На улице стемнело, и включились фонари. Свет из окна падал на клетку и на Скэриэла. Тень от медных прутьев ложилась на его лицо, словно он был за решёткой. Мне не понравилось это видение; я улёгся на кровать и прикрыл глаза.
– И как тебе?
– Не думаешь, что жизнь крестьян в восемнадцатом веке похожа на жизнь низших в Октавии сейчас? – Голос Скэриэла прозвучал буднично, но я понимал, что он долго думал над этим. – Даже в нашей столице ничего не поменялось.
– Да, я согласен.
– Вы проходили историю России в лицее? – Скэриэл повернулся в мою сторону.
– Не углублённо. Но у нас любят русскую литературу.
– Александр II отменил крепостное право, освободил крестьян…
– И был убит ими, – закончил я.
– Да. Он поступил тупо, – тихонько рассмеялся Лоу.
– Ты так считаешь? Он ведь освободил… – Я чуть было не сказал «низших».
– А что толку от такого освобождения? Миллион необразованных безработных людей получил свободу. Они сразу начали отмечать это дело. Пили, гуляли, тратили последние накопленные деньги. Этого и следовало ожидать. Представь, да? Страна в хаосе. Повсюду пьянь и разборки. Это напоминает Китай под опиумом. Никто ничего не может сделать, потому что большая часть населения в опьянении. – Скэриэл говорил горячо и взволнованно. – Вот он и поплатился жизнью.
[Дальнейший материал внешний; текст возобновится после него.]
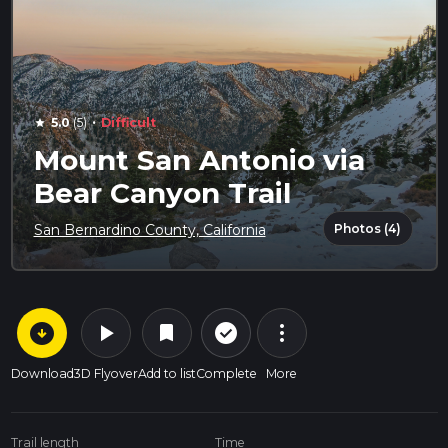
·
5.0
(5)
Difficult
star
Mount San Antonio via
Bear Canyon Trail
Photos (4)
San Bernardino County, California
arrow_circle_down
play_arrow
more_vert
check_circle_outline
bookmark
Download
3D Flyover
Add to list
Complete
More
Trail length
Time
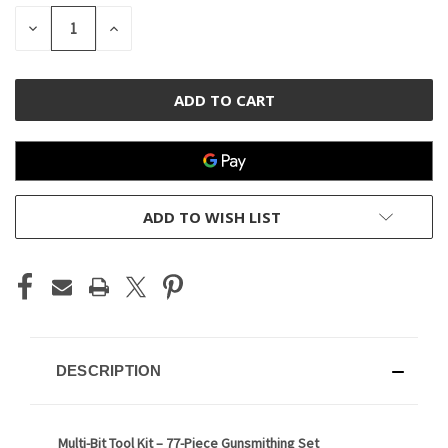
STOCK:
DECREASE
INCREASE
QUANTITY
QUANTITY
OF
OF
UNDEFINED
UNDEFINED
ADD TO WISH LIST
DESCRIPTION
Multi-Bit Tool Kit – 77-Piece Gunsmithing Set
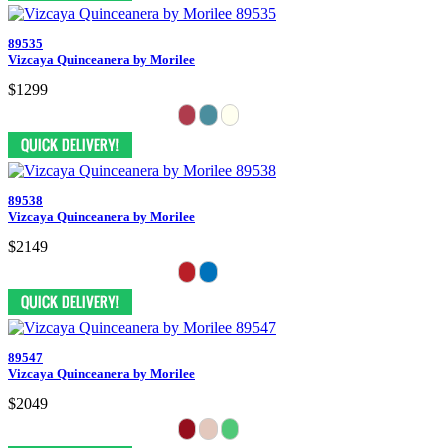
89535
Vizcaya Quinceanera by Morilee
$1299
89538
Vizcaya Quinceanera by Morilee
$2149
89547
Vizcaya Quinceanera by Morilee
$2049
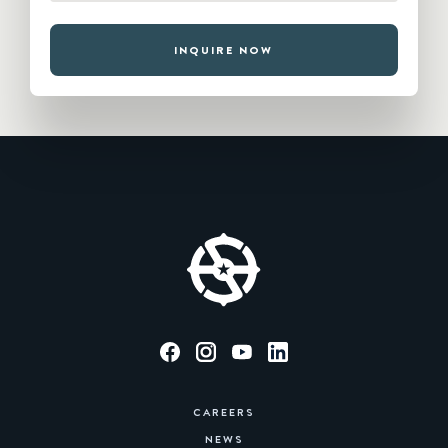
INQUIRE NOW
CAREERS
NEWS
– Россия всегда на несколько веков отставала от других стран. В Англии ещё в семнадцатом веке произошла буржуазная революция. Во Франции – в восемнадцатом.
– А теперь вспомни Октавию. Чем она лучше? Двадцать первый век. Во многих странах полукровки и низшие уже обрели права, мало чем отличающиеся от прав чистокровных. Они могут ходить в любую школу или лицей. Поступить в любой университет. Даже низшие могут выучиться и занять должность директора какого-нибудь завода. Чёрт, я уже не говорю о полукровках!
– Скэр, потише…
– Прости. Понимаешь… просто… Я не могу смотреть фильмы, где в главных ролях снимаются бездарные чистокровные. Мне хочется запустить пультом в экран, когда я понимаю, что талантливым актёрам-полукровкам приходится играть проходных героев, потому что у нас им никогда не дадут главных ролей. Я уже молчу про низших. Их никто на работу не берёт. Слышал, что недавно сказал один из чистокровных? Режиссёр известный. Говорит, что предпочитает работать только с чистокровными, им типа доверия больше. Какое, к чёрту, доверие? Морда у него – как будто кирпичом проехались пару раз. Я бы не доверил ему и в сортире рядом поссать.
– Я знаю, что есть такие снобы-чистокровные. Они ограниченные люди, Скэр.
Лоу тяжко вздохнул.
– Меня злит дискриминация, которая сохранилась здесь. Тебе не понять, Готи, и я не виню тебя. Знаешь Нельсона Манделу? Он двадцать семь лет отсидел за права афроамериканцев, а когда вышел, ты только представь, он простил всех, кто все эти годы держал его в заточении, так ещё просил афроамериканцев о прощении. Я бы так не смог.
– Сказать честно, до знакомства с тобой я тоже был полон предубеждений. Нам с детства твердят о том, что полукровки созданы, только чтобы работать, а низшие – это… хм… отбросы общества. И в первую встречу с тобой я жутко испугался. Ты помнишь того репортёра? Я сначала чуть не получил инфаркт из-за него, и потом, в машине – когда понял, что сижу с незнакомым полукровкой.